*** SOURCE TEXT Section Begins ***

11-10-2011 03:50 PM - edited 11-10-2011 03:51 PM
"The format of the dates are different based on language. "
Disagree. Didn't we just demonstrate that a long value can be printed in a language independent manner.
"format it as yyyy-DD-mm hh:mm:ss aaa "
So create a String, store it, and you have a consistent date, with no calculations or formatting required.
"doing that I'm experiencing the timezone, dst issues"
Every issue that you have raised has been answered on this Thread.
As I said, look at the method I gave you earlier. If you don't think it works, test to demonstrate the problem and come back. But if you can't demonstrate a problem with it, then it seems reasonable to use that approach doesn't it?
11-10-2011 04:16 PM
Thanks Peter. Where did we demonstrate that a long value can be printed in a language independant manner?
long someTime = HttpDateParser.parse("2010-04-17 08:49:37 ");
Doesn''t seem that I can load a long value into the .parse. Would I need to parse out each piece of the long value to create the string that .parse can use?
Thanks a lot.
11-10-2011 04:34 PM
1) "Where did we demonstrate that a long value can be printed in a language independant manner?"
2) "long someTime = HttpDateParser.parse("2010-04-17 08:49:37 ");"

*** SOURCE TEXT Section Ends ***

| ASSIGNMENT A |
Answer these questions from the forum thread on date formatting:
(i) Which format string does the first post quote?
(ii) Which string literal is passed to HttpDateParser.parse in the second post?
(iii) At what date and time was the second post made?
| ASSIGNMENT B |
List every date-and-time stamp in the forum thread on date formatting, including the edit time.
| ASSIGNMENT C |
Continue the forum thread on date formatting, picking up after its final quoted line.

*** DATASET EXTRACT Section Begins ***

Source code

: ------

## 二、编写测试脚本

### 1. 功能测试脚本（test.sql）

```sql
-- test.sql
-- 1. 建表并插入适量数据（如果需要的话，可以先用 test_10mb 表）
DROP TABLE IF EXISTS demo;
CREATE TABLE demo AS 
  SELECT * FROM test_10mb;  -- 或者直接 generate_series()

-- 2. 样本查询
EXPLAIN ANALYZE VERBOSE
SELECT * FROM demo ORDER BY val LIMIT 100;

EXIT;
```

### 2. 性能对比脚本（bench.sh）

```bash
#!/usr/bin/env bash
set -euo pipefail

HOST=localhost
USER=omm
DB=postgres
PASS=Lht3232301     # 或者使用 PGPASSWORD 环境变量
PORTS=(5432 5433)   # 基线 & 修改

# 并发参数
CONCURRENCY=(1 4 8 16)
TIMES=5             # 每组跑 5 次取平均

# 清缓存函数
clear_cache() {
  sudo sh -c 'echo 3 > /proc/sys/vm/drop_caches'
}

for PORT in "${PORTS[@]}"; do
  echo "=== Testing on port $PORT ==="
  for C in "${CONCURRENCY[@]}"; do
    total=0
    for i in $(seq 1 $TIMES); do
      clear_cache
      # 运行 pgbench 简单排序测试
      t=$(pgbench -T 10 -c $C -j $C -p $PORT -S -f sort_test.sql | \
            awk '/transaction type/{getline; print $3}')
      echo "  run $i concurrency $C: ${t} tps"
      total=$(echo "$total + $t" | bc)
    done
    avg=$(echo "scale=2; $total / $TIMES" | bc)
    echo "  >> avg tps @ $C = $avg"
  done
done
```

*** DATASET EXTRACT Section Ends ***

| ANSWER BOX A |
(i) yyyy-DD-mm hh:mm:ss aaa
(ii) "2010-04-17 08:49:37 "
(iii) 11-10-2011 04:16 PM

| ANSWER BOX B |
11-10-2011 03:50 PM
11-10-2011 03:51 PM (edit)
11-10-2011 04:16 PM
11-10-2011 04:34 PM

| ANSWER BOX C |
That was just test data to prove the same date and time was used for both Languages. I could, and probably should have suggested you use
long someTime = 1271494177000L;
The result would have been the same.
3) "Doesn''t seem that I can load a long value into the .parse"
Where did I suggest using Httpparser?
Here is what I recommended you do:
Step 3 converts the time to a String using SimpleDateFormat..
As mentioned before, all the answers are in this Thread. I suggest you reread the posts and make sure you understand what we have been trying to tell you.
11-10-2011 04:40 PM
Thanks a lot everyone. Been wrapped up in this for a couple days now and have just simply confused myself. Will freread through the thread and get this working. Thanks a lot, appreciate all the assistance.